Brésil. La Cour suprême a donné gain de cause aux indigènes concernant leurs droits à la terre

12 décembre 2008

AI Index: PRE01/316/2008

Le vote de la Cour suprême brésilienne en faveur de la réserve indigène de Raposa Serra do Sol est une victoire pour toutes les populations indigènes du pays, a déclaré Amnesty International ce vendredi 12 décembre 2008.

Toutefois, l’organisation craint que les retards dans la décision finale sur cette affaire qui doit être rendue en 2009 ne se traduisent par une expulsion différée des grands cultivateurs de riz qui opèrent illégalement sur la réserve.

« L’accès des populations indigènes à leur terre est essentiel à leur survie, a précisé Patrick Wilcken, en charge de la campagne d'Amnesty International pour le Brésil. Il est impératif que le gouvernement brésilien s'appuie sur le vote de la Cour suprême pour mener à terme le processus trop longtemps retardé de ratification des terres litigieuses. »

Les cultivateurs de riz ont déjà recouru à la violence contre les populations indigènes qui vivent dans la réserve de Raposa Serra do Sol. En mai 2008, des hommes masqués ont lancé des cocktails Molotov et tiré des coups de feu, blessant 10 indigènes. Plus récemment, d’autres attaques aux cocktails Molotov ont été signalées, ainsi que des hommes circulant à moto près des zones où vivent les indigènes et tirant des coups de feu en l’air.

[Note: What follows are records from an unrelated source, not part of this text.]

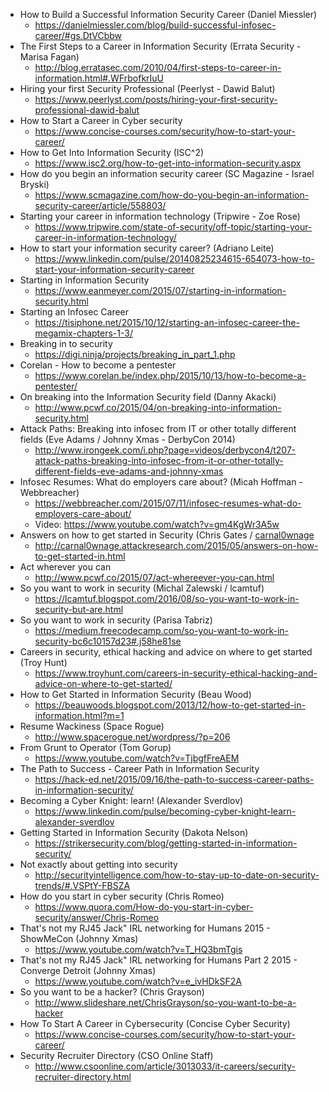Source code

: - How to Build a Successful Information Security Career (Daniel Miessler)
  - https://danielmiessler.com/blog/build-successful-infosec-career/#gs.DtVCbbw
- The First Steps to a Career in Information Security (Errata Security - Marisa Fagan)
  - http://blog.erratasec.com/2010/04/first-steps-to-career-in-information.html#.WFrbofkrIuU
- Hiring your first Security Professional (Peerlyst - Dawid Balut)
  - https://www.peerlyst.com/posts/hiring-your-first-security-professional-dawid-balut
- How to Start a Career in Cyber security
  - https://www.concise-courses.com/security/how-to-start-your-career/
- How to Get Into Information Security (ISC^2)
  - https://www.isc2.org/how-to-get-into-information-security.aspx
- How do you begin an information security career (SC Magazine - Israel Bryski)
  - https://www.scmagazine.com/how-do-you-begin-an-information-security-career/article/558803/
- Starting your career in information technology (Tripwire - Zoe Rose)
  - https://www.tripwire.com/state-of-security/off-topic/starting-your-career-in-information-technology/
- How to start your information security career? (Adriano Leite)
  - https://www.linkedin.com/pulse/20140825234615-654073-how-to-start-your-information-security-career
- Starting in Information Security
  - https://www.eanmeyer.com/2015/07/starting-in-information-security.html
- Starting an Infosec Career
  - https://tisiphone.net/2015/10/12/starting-an-infosec-career-the-megamix-chapters-1-3/
- Breaking in to security
  - https://digi.ninja/projects/breaking_in_part_1.php
- Corelan - How to become a pentester
  - https://www.corelan.be/index.php/2015/10/13/how-to-become-a-pentester/
- On breaking into the Information Security field (Danny Akacki)
  - http://www.pcwf.co/2015/04/on-breaking-into-information-security.html
- Attack Paths: Breaking into infosec from IT or other totally different fields (Eve Adams / Johnny Xmas - DerbyCon 2014)
  - http://www.irongeek.com/i.php?page=videos/derbycon4/t207-attack-paths-breaking-into-infosec-from-it-or-other-totally-different-fields-eve-adams-and-johnny-xmas
- Infosec Resumes: What do employers care about? (Micah Hoffman - Webbreacher)
  - https://webbreacher.com/2015/07/11/infosec-resumes-what-do-employers-care-about/
  - Video: https://www.youtube.com/watch?v=gm4KgWr3A5w
- Answers on how to get started in Security (Chris Gates / [carnal0wnage](https://twitter.com/carnal0wnage)
  - http://carnal0wnage.attackresearch.com/2015/05/answers-on-how-to-get-started-in.html
- Act wherever you can
  - http://www.pcwf.co/2015/07/act-whereever-you-can.html
- So you want to work in security (Michal Zalewski / lcamtuf)
  - https://lcamtuf.blogspot.com/2016/08/so-you-want-to-work-in-security-but-are.html
- So you want to work in security (Parisa Tabriz)
  - https://medium.freecodecamp.com/so-you-want-to-work-in-security-bc6c10157d23#.j58he81se
- Careers in security, ethical hacking and advice on where to get started (Troy Hunt)
  - https://www.troyhunt.com/careers-in-security-ethical-hacking-and-advice-on-where-to-get-started/
- How to Get Started in Information Security (Beau Wood)
  - https://beauwoods.blogspot.com/2013/12/how-to-get-started-in-information.html?m=1
- Resume Wackiness (Space Rogue)
  - http://www.spacerogue.net/wordpress/?p=206
- From Grunt to Operator (Tom Gorup)
  - https://www.youtube.com/watch?v=TjbgfFreAEM
- The Path to Success - Career Path in Information Security
  - https://hack-ed.net/2015/09/16/the-path-to-success-career-paths-in-information-security/
- Becoming a Cyber Knight: learn! (Alexander Sverdlov)
  - https://www.linkedin.com/pulse/becoming-cyber-knight-learn-alexander-sverdlov
- Getting Started in Information Security (Dakota Nelson)
  - https://strikersecurity.com/blog/getting-started-in-information-security/
- Not exactly about getting into security
  - http://securityintelligence.com/how-to-stay-up-to-date-on-security-trends/#.VSPtY-FBSZA
- How do you start in cyber security (Chris Romeo)
  - https://www.quora.com/How-do-you-start-in-cyber-security/answer/Chris-Romeo
- That's not my RJ45 Jack" IRL networking for Humans 2015 - ShowMeCon (Johnny Xmas)
  - https://www.youtube.com/watch?v=T_HQ3bmTgis
- That's not my RJ45 Jack" IRL networking for Humans Part 2 2015 - Converge Detroit (Johnny Xmas)
  - https://www.youtube.com/watch?v=e_ivHDkSF2A
- So you want to be a hacker? (Chris Grayson)
  - http://www.slideshare.net/ChrisGrayson/so-you-want-to-be-a-hacker
- How To Start A Career in Cybersecurity (Concise Cyber Security)
  - https://www.concise-courses.com/security/how-to-start-your-career/
- Security Recruiter Directory (CSO Online Staff)
  - http://www.csoonline.com/article/3013033/it-careers/security-recruiter-directory.html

« Les autorités doivent absolument mener des enquêtes approfondies sur toutes ces agressions et assurer pleinement la protection des groupes indigènes, en attendant que la Cour suprême rende sa décision finale. »

Huit des 11 juges de la Cour suprême ont voté en faveur du maintien de la démarcation initiale de la réserve indigène de Raposa Serra do Sol, qui en fait une zone non morcelée et continue, après que des politiciens de l’État et des fermiers locaux eurent mis en cause la constitutionnalité de la réserve.

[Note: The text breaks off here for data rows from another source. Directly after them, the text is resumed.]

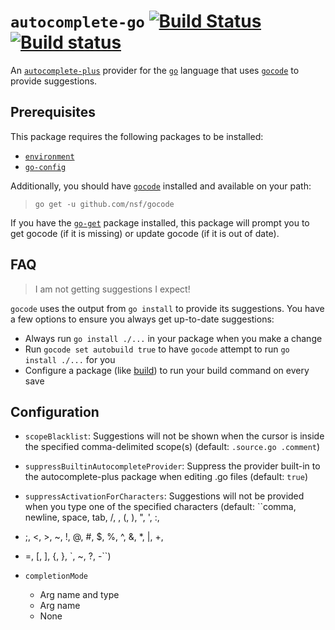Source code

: # `autocomplete-go` [![Build Status](https://travis-ci.org/joefitzgerald/autocomplete-go.svg?branch=master)](https://travis-ci.org/joefitzgerald/autocomplete-go) [![Build status](https://ci.appveyor.com/api/projects/status/8oveg440vyy4oofq/branch/master?svg=true)](https://ci.appveyor.com/project/joefitzgerald/autocomplete-go/branch/master)


An [`autocomplete-plus`](https://github.com/atom/autocomplete-plus) provider for the [`go`](https://golang.org) language that uses [`gocode`](https://github.com/nsf/gocode) to provide suggestions.

## Prerequisites

This package requires the following packages to be installed:

- [`environment`](https://atom.io/packages/environment)
- [`go-config`](https://atom.io/packages/go-config)

Additionally, you should have [`gocode`](https://github.com/nsf/gocode) installed and available on your path:

> `go get -u github.com/nsf/gocode`

If you have the [`go-get`](https://atom.io/packages/go-get) package installed, this package will prompt you to get gocode (if it is missing) or update gocode (if it is out of date).

## FAQ

> I am not getting suggestions I expect!

`gocode` uses the output from `go install` to provide its suggestions. You have a few options to ensure you always get up-to-date suggestions:

- Always run `go install ./...` in your package when you make a change
- Run `gocode set autobuild true` to have `gocode` attempt to run `go install ./...` for you
- Configure a package (like [build](https://atom.io/packages/build)) to run your build command on every save

## Configuration

- `scopeBlacklist`: Suggestions will not be shown when the cursor is inside the specified comma-delimited scope(s) (default: `.source.go .comment`)
- `suppressBuiltinAutocompleteProvider`: Suppress the provider built-in to the autocomplete-plus package when editing .go files (default: `true`)
- `suppressActivationForCharacters`: Suggestions will not be provided when you type one of the specified characters (default: ``comma, newline, space, tab, /, \, (, ), ", ', :,
- ;, <, >, ~, !, @, #, $, %, ^, &, *, |, +,
- =, [, ], {, }, `, ~, ?, -``)
- `completionMode`

  - Arg name and type
  - Arg name
  - None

Ce vote est un tournant important dans la bataille que mènent depuis trente ans les populations indigènes – les Macuxis, les Wapixanas, les Ingarikós, les Taurepangs et les Patamonas – pour que soit reconnu leur droit de jouir de leurs terres ancestrales.

Complément d’information
Raposa Serra do Sol est une réserve indigène s’étendant sur 1,7 millions d’hectares à la frontière entre le Brésil, le Guyana et le Vénézuéla, dans laquelle vivent quelque 20 000 indigènes, en majorité de la communauté des Macuxis. La réserve a été instituée par décret du président Lula en avril 2005, ce qui a mis fin à une lutte de trente ans pour la reconnaissance de ces terres. Au cours de cette période, plus d’une vingtaine d’indigènes ont été tués, tandis que des centaines étaient battus et ont vu leur maison et leur bétail détruits par les propriétaires locaux, les colons et les policiers militaires.

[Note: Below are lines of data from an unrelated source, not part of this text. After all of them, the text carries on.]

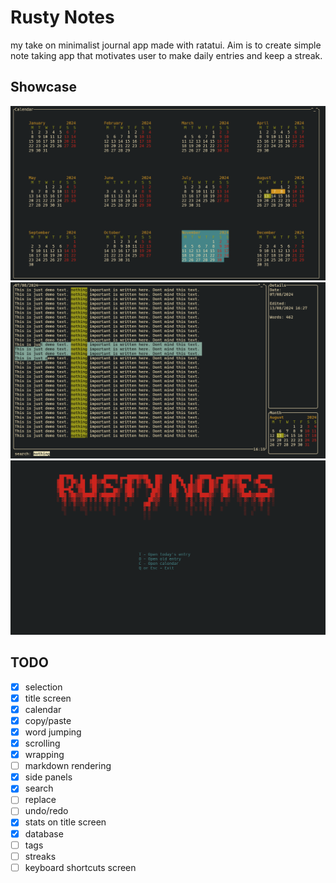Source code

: # Rusty Notes
my take on minimalist journal app made with ratatui. Aim is to create simple note taking app that motivates user to make daily entries and keep a streak.
## Showcase
![Calendar](screenshots/Calendar.png)
![Editor](screenshots/Editor.png)
![Title Screen](screenshots/TitleScreen.png)
## TODO
- [x] selection
- [x] title screen
- [x] calendar
- [x] copy/paste
- [x] word jumping
- [x] scrolling
- [x] wrapping
- [ ] markdown rendering
- [x] side panels
- [x] search
- [ ] replace
- [ ] undo/redo
- [x] stats on title screen
- [x] database
- [ ] tags
- [ ] streaks
- [ ] keyboard shortcuts screen
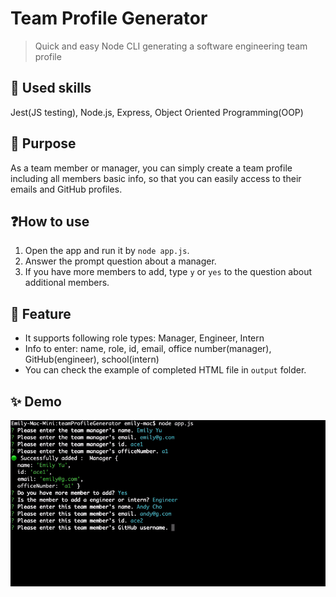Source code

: # Team Profile Generator

> Quick and easy Node CLI generating a software engineering team profile

## 📌 Used skills

Jest(JS testing), Node.js, Express, Object Oriented Programming(OOP)

## 🎯 Purpose

As a team member or manager, you can simply create a team profile including all members basic info, so that you can easily access to their emails and GitHub profiles.

## ❓How to use

1. Open the app and run it by `node app.js`.
2. Answer the prompt question about a manager.
3. If you have more members to add, type `y` or `yes` to the question about additional members.

## 🧩 Feature

- It supports following role types: Manager, Engineer, Intern
- Info to enter: name, role, id, email, office number(manager), GitHub(engineer), school(intern)
- You can check the example of completed HTML file in `output` folder.

## ✨ Demo

![demo](./demo.gif)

Le gouvernement de l’État continue de s’opposer au processus de démarcation, encourageant les installations illégales dans la zone et soutenant les cultivateurs de riz qui, en dépit d’une précédente offre d’indemnisation pour quitter le secteur, maintiennent illégalement leurs cultures sur les terres indigènes. En outre, des responsables de l’armée ont critiqué l’existence de la réserve au motif qu’elle représente une menace pour la souveraineté nationale. En avril, la Cour suprême a suspendu une opération de la police fédérale visant à expulser les riziculteurs en attendant que soit statué sur un appel interjeté contre le processus de ratification par le gouvernement de l’État et des députés fédéraux. En août, l’audience de la Cour suprême a été ajournée, l’un des juges ayant demandé un temps de réflexion supplémentaire.